Mit teils deutlich über 100 km/h fegt der Sturm am Sonntag auch durch Niederösterreich. Die Feuerwehren stehen seit den Morgenstunden im Dauereinsatz. Bereits über 100 Mal mussten die niederösterreichischen Florianis bis Nachmittag zu Sturmeinsätzen ausrücken. Viel Glück hatte etwa ein Fahrzeuglenker auf der B30 bei Tiefenbach (Bezirk Waidhofen/Thaya). Während der Fahrt fiel ein Baum auf die Motorhaube seines Autos. Der Mann blieb unverletzt. Die Feuerwehr Kautzen rückte aus, beseitigte den Baum und transportierte das erheblich beschädigte Fahrzeug ab.

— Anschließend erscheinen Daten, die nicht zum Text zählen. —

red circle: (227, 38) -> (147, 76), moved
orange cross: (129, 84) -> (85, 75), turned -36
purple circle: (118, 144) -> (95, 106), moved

"Wir stehen derzeit im Sturmeinsatz. Es liegen mehrere Bäume über die Straße und im Minutentakt fallen weitere Bäume um. LEBENSGEFAHR! Die Landesstraße über den Hiesberg wird bis auf weiteres gesperrt! Waldgebiete meiden!", warnt die Feuerwehr in Melk zu Mittag. Auch in Amstetten warnen die Feuerwehren vor lebensgefährlichen Situationen in Wäldern.
Die Kremser Feuerwehr warnt außerdem vor unnötigen Autofahren. "Vor allem mit Fahrzeugen, die dem Wind große Angriffsflächen bieten. Parken Sie ihr Auto nicht unmittelbar neben einem Baum. Seien Sie auf herumfliegende Gegenstände und herabfallende Dachziegel gefasst. Schließen Sie Fenster und Türen. Befestigen Sie lose Gegenstände (Blumentöpfe, Gartenmöbel, Sonnenschirm etc.) oder bringen Sie diese in geschlossene Räume", warnen die Florianis.

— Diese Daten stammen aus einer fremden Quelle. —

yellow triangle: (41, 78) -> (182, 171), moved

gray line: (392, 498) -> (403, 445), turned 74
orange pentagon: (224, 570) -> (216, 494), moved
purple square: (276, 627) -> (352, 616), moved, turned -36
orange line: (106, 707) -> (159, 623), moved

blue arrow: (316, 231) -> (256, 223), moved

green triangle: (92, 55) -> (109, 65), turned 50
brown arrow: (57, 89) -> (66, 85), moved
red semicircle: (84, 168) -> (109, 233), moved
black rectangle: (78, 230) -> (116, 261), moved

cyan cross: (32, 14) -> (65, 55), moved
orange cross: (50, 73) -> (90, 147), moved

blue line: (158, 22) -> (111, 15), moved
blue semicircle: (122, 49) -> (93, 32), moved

Was passieren kann, wenn Gegenstände mit großer Angriffsfläche vom Wind erfasst werden, gab es in Pottenstein (Bezirk Baden) bereits am Sonntagmorgen zu sehen. Eine starke Sturmböe erfasste das Zelt auf dem Hundeabrichteplatz und riss es aus der Verankerung. Dabei wirkte die Plane wie ein Segel und das Gebilde flog in hohem Bogen über den Gartenzaun eines Anrainers, wo es sich im Kabel einer Freileitung verfing. Die Feuerwehr konnte das Zelt aus der Telefonleitung holen.